Copy the entries exactly, through the "Individual cells, including" line.

Data records
-*-

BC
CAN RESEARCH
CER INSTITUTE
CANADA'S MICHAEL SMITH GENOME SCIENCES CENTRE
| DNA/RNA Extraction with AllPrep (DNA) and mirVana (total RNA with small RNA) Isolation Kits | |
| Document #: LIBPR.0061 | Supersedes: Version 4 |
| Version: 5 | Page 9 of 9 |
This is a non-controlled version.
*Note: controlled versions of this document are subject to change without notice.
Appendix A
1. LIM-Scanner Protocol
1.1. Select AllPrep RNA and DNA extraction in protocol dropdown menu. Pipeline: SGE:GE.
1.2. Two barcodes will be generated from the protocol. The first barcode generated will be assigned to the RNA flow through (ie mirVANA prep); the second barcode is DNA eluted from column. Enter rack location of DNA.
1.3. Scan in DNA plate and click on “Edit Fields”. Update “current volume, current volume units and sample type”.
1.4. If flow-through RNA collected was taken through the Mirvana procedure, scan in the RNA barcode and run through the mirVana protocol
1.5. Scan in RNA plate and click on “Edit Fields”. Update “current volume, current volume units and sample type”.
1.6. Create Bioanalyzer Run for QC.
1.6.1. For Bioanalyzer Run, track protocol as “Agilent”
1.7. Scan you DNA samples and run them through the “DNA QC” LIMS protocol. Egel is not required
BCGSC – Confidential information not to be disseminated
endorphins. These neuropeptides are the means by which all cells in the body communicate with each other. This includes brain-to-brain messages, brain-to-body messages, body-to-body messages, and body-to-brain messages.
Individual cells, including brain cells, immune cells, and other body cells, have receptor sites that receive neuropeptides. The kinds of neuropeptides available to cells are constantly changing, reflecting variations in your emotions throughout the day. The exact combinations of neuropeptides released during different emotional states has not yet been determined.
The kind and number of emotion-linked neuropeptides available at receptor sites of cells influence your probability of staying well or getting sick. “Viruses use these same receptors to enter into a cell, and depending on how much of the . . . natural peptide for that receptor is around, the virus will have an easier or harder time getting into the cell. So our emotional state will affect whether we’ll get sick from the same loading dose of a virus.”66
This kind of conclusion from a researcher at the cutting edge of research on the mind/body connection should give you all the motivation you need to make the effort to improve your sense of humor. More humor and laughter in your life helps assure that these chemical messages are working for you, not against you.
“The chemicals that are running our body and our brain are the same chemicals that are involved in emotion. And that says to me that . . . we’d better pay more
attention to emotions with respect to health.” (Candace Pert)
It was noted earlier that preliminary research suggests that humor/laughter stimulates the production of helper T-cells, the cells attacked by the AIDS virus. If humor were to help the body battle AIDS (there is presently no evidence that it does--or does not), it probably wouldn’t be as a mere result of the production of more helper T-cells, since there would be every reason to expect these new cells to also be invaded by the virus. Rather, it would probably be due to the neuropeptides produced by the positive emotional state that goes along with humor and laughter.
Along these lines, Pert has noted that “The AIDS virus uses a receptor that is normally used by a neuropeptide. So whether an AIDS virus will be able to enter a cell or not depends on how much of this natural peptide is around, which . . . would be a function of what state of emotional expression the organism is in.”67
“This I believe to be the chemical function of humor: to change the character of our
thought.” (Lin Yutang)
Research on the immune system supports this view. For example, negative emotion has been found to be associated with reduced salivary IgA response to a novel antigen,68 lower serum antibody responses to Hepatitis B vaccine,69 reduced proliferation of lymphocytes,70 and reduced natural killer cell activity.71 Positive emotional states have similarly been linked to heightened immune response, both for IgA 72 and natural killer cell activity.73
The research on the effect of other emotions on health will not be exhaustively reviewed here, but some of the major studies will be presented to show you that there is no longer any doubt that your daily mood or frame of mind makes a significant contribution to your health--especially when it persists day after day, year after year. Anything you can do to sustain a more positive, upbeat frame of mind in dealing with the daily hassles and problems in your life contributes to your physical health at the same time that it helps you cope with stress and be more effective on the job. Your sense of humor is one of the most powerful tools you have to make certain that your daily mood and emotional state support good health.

-*-

== Reply ==
BC
CAN RESEARCH
CER INSTITUTE
CANADA'S MICHAEL SMITH GENOME SCIENCES CENTRE
| DNA/RNA Extraction with AllPrep (DNA) and mirVana (total RNA with small RNA) Isolation Kits | |
| Document #: LIBPR.0061 | Supersedes: Version 4 |
| Version: 5 | Page 9 of 9 |
This is a non-controlled version.
*Note: controlled versions of this document are subject to change without notice.
Appendix A
1. LIM-Scanner Protocol
1.1. Select AllPrep RNA and DNA extraction in protocol dropdown menu. Pipeline: SGE:GE.
1.2. Two barcodes will be generated from the protocol. The first barcode generated will be assigned to the RNA flow through (ie mirVANA prep); the second barcode is DNA eluted from column. Enter rack location of DNA.
1.3. Scan in DNA plate and click on “Edit Fields”. Update “current volume, current volume units and sample type”.
1.4. If flow-through RNA collected was taken through the Mirvana procedure, scan in the RNA barcode and run through the mirVana protocol
1.5. Scan in RNA plate and click on “Edit Fields”. Update “current volume, current volume units and sample type”.
1.6. Create Bioanalyzer Run for QC.
1.6.1. For Bioanalyzer Run, track protocol as “Agilent”
1.7. Scan you DNA samples and run them through the “DNA QC” LIMS protocol. Egel is not required
BCGSC – Confidential information not to be disseminated
endorphins. These neuropeptides are the means by which all cells in the body communicate with each other. This includes brain-to-brain messages, brain-to-body messages, body-to-body messages, and body-to-brain messages.
Individual cells, including brain cells, immune cells, and other body cells, have receptor sites that receive neuropeptides. The kinds of neuropeptides available to cells are constantly changing, reflecting variations in your emotions throughout the day. The exact combinations of neuropeptides released during different emotional states has not yet been determined.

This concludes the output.